WORK TO COMPLETE. Write out everything in the material below from the line containing "class: Squamata" down to the very end, word for word, and leave the pictures out.
□ □ □ □ □
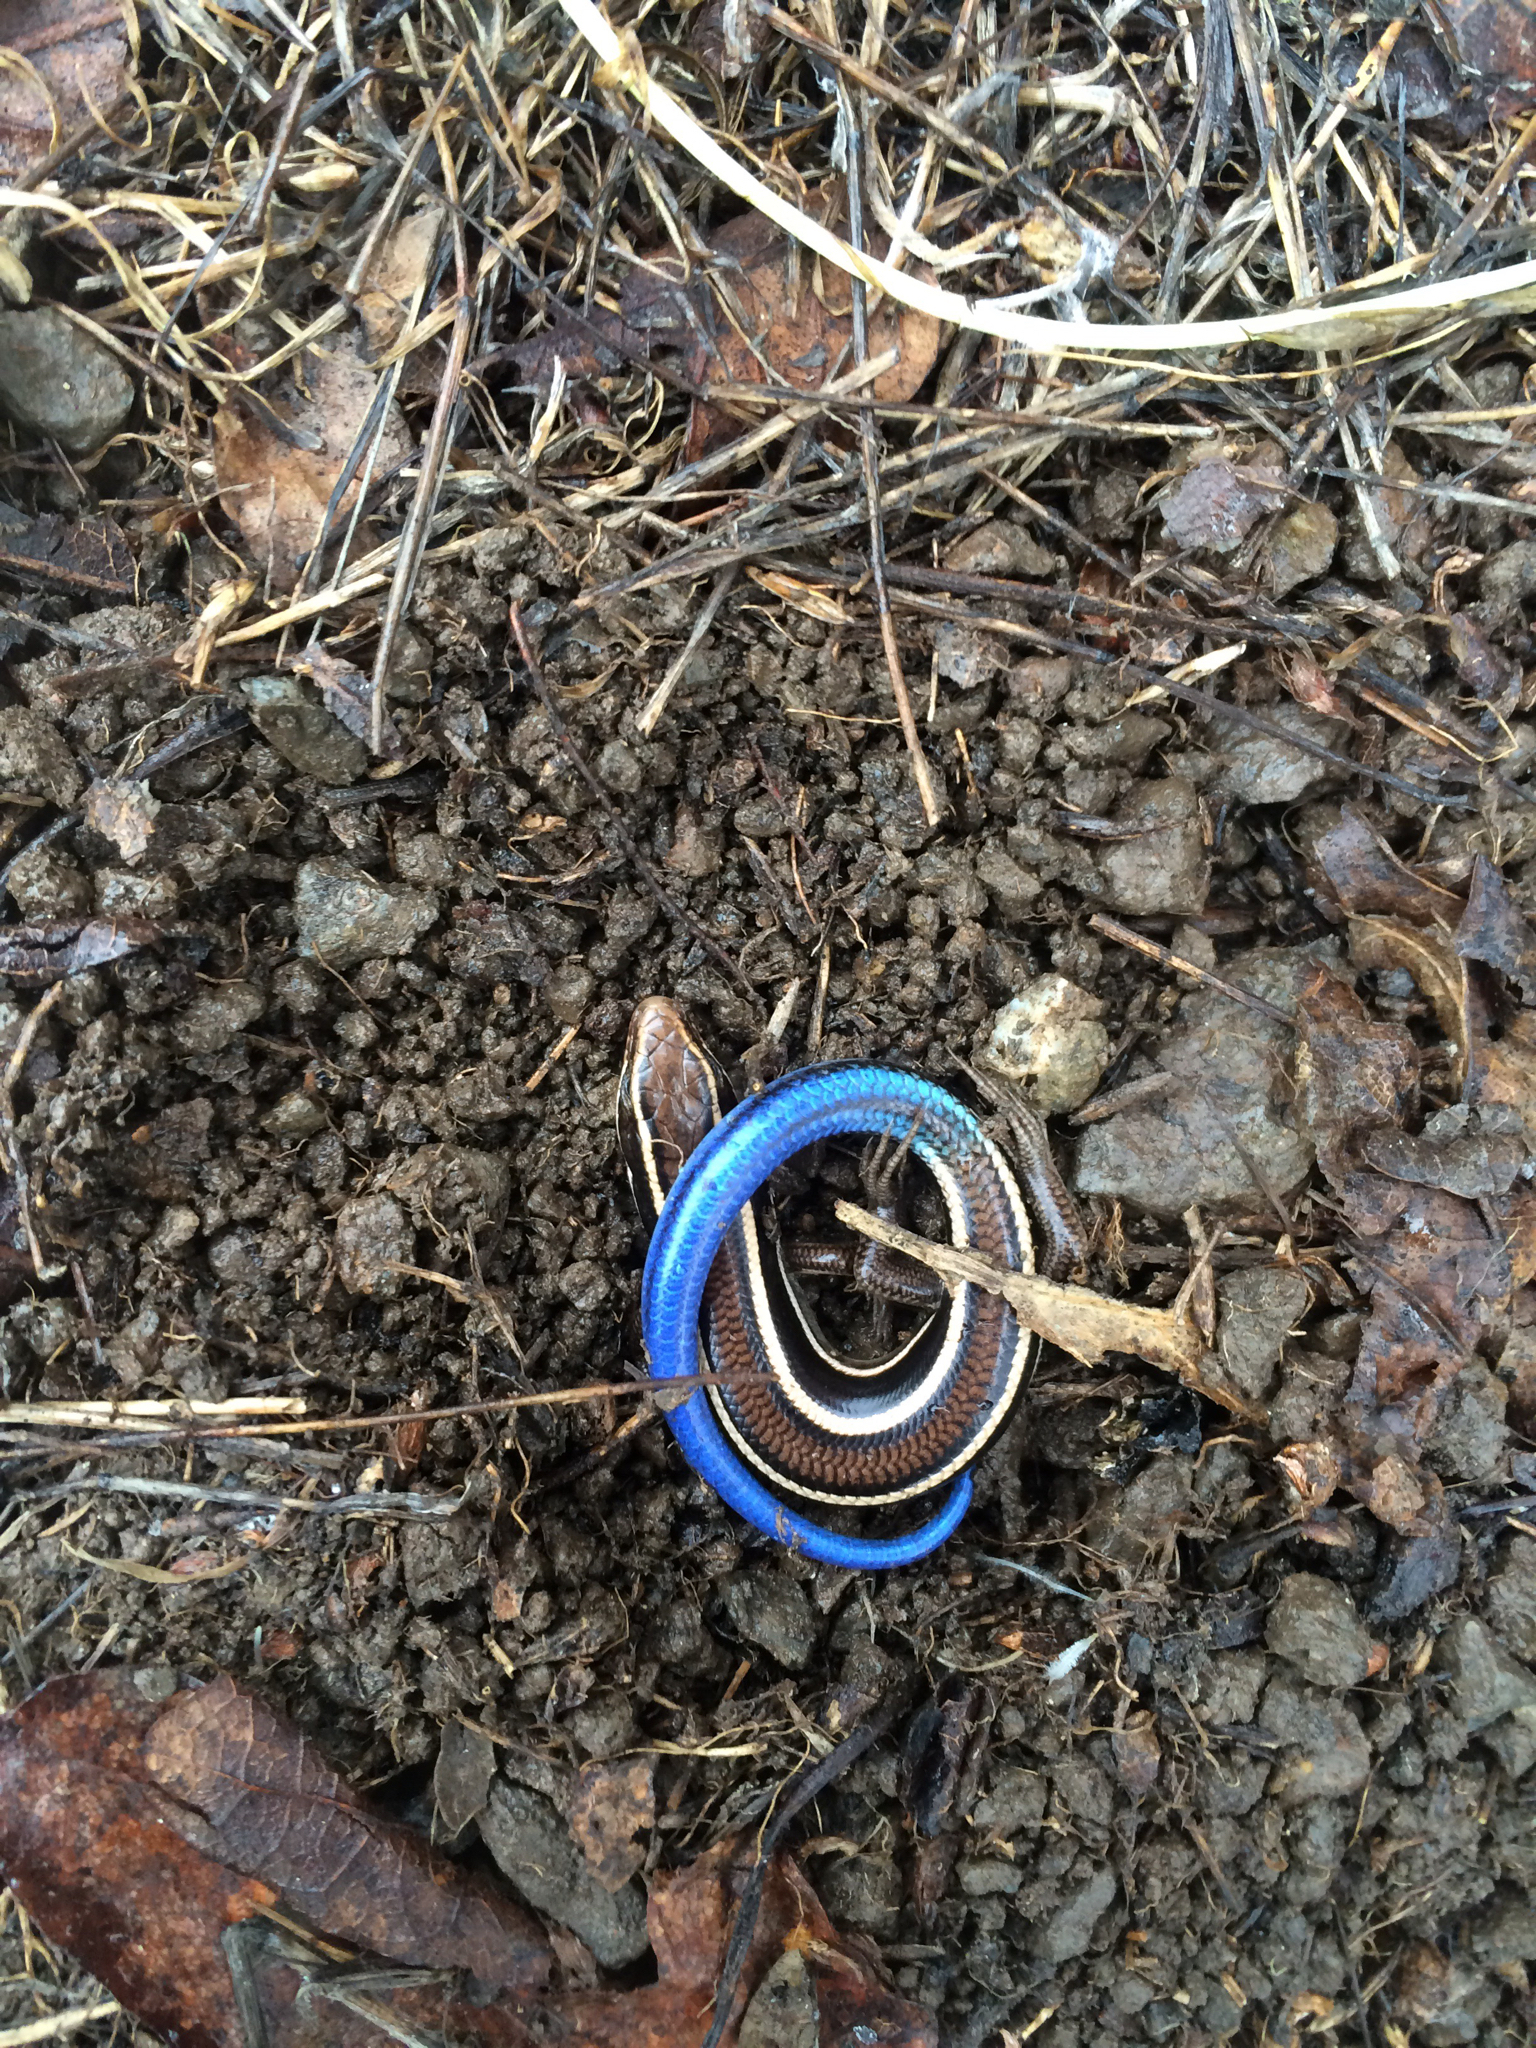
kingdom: Animalia
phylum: Chordata
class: Squamata
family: Scincidae
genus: Plestiodon
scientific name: Plestiodon skiltonianus
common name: Coronado island skink [interparietalis]
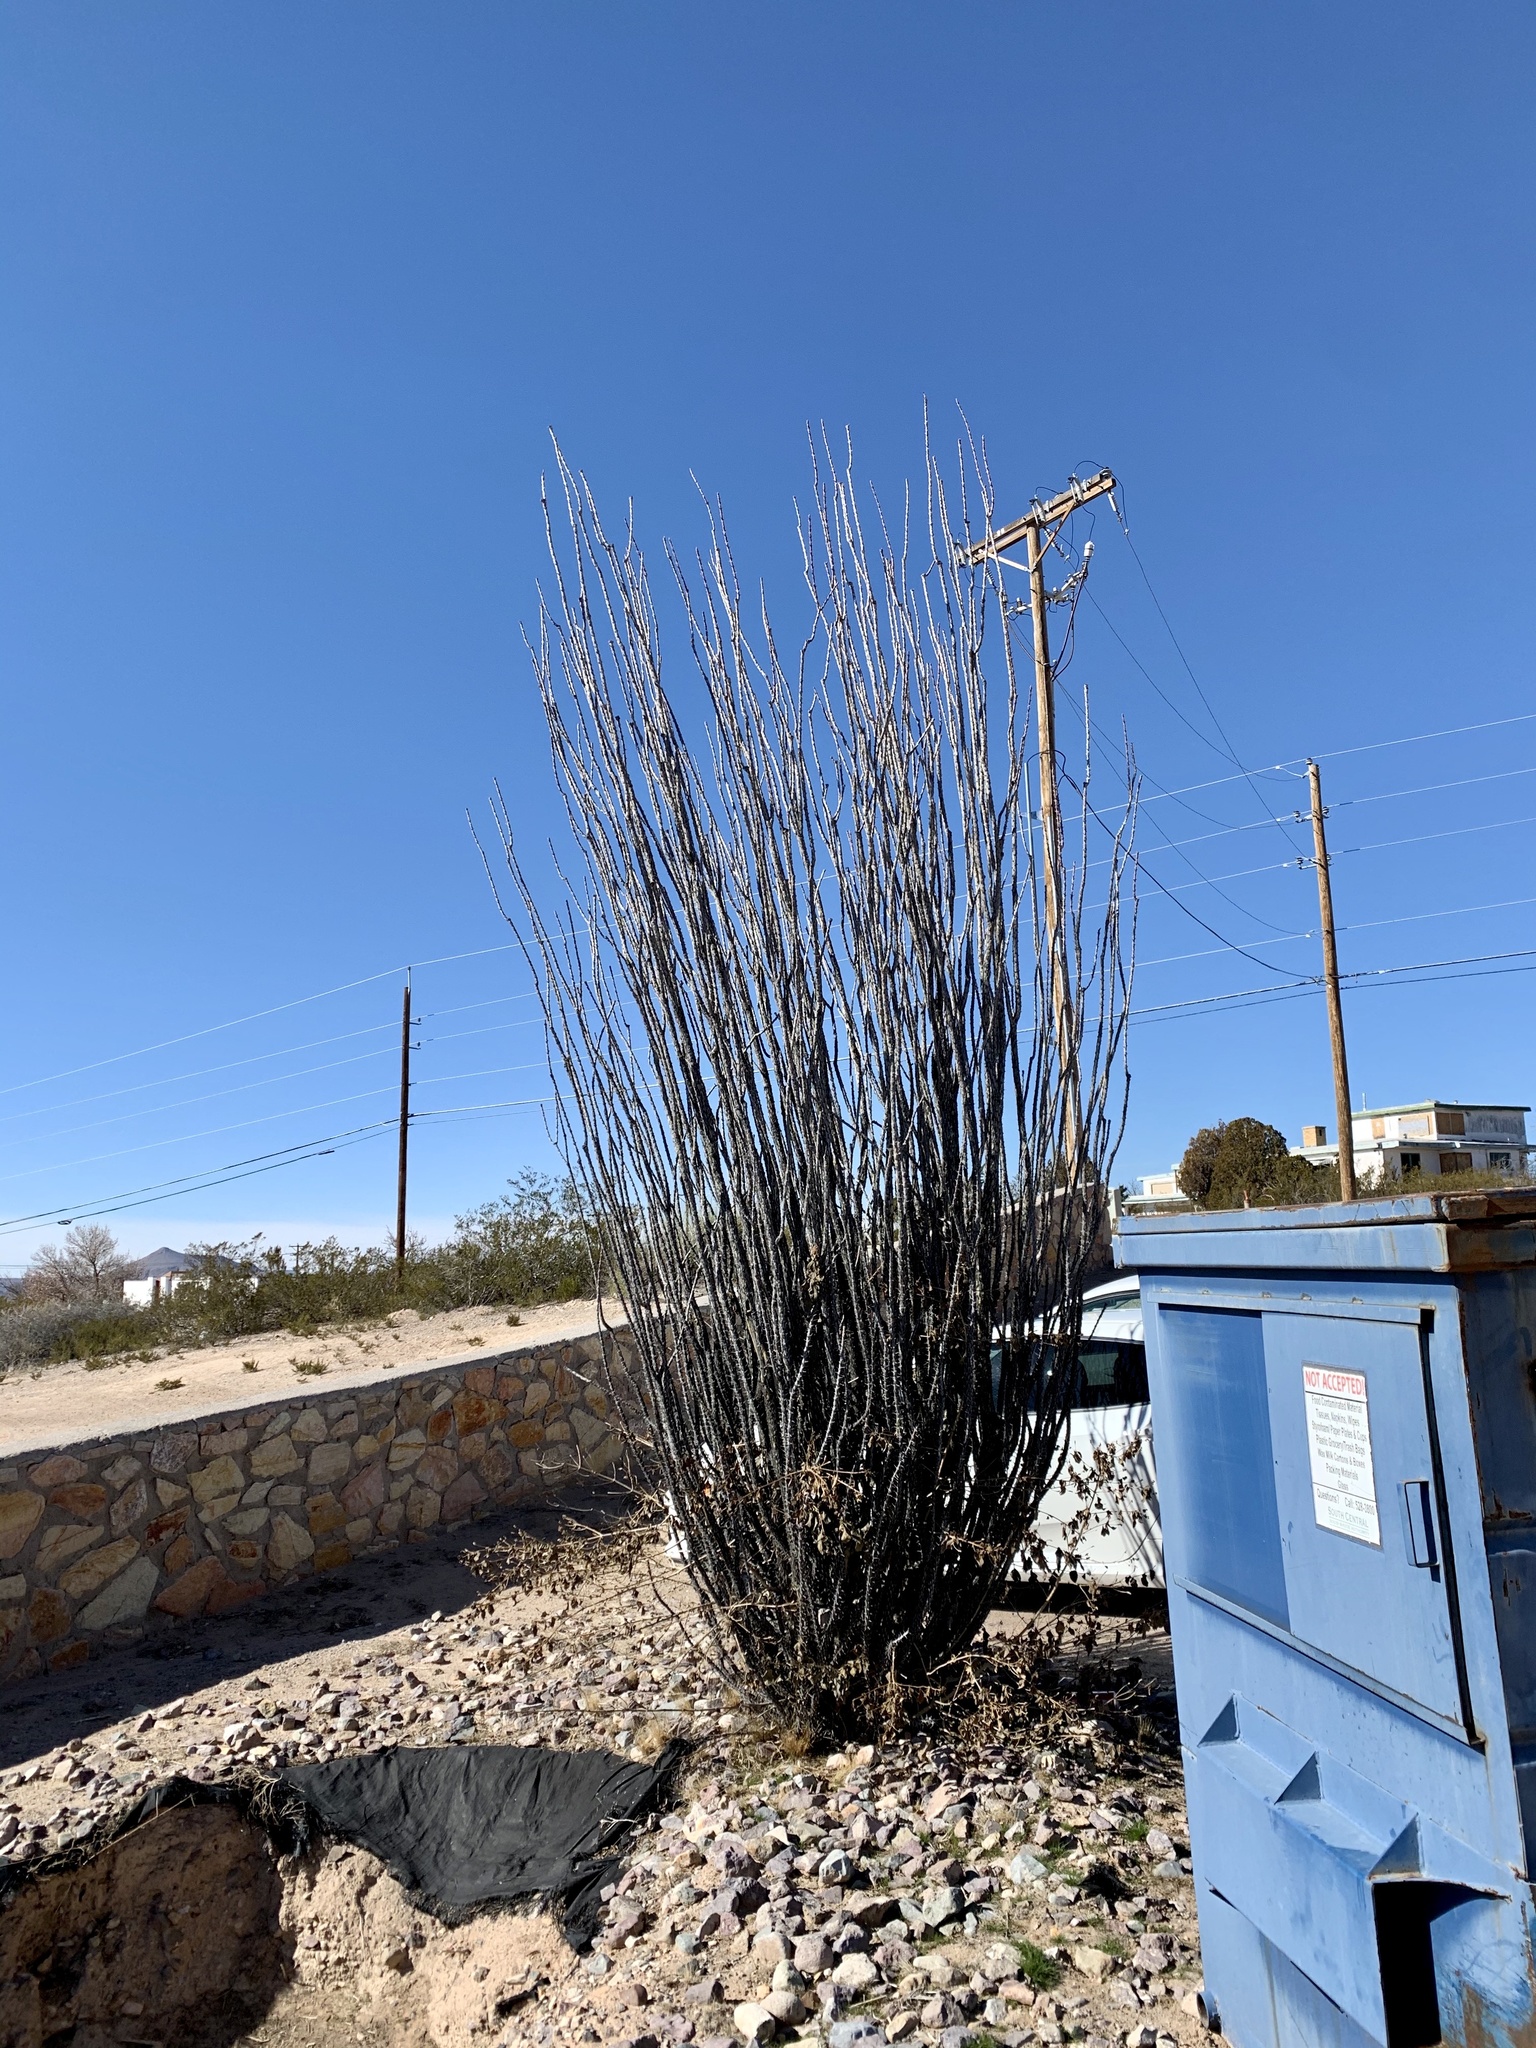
□ □ □ □ □
SOLVED EXERCISE.
class: Squamata
family: Scincidae
genus: Plestiodon
scientific name: Plestiodon skiltonianus
common name: Coronado island skink [interparietalis]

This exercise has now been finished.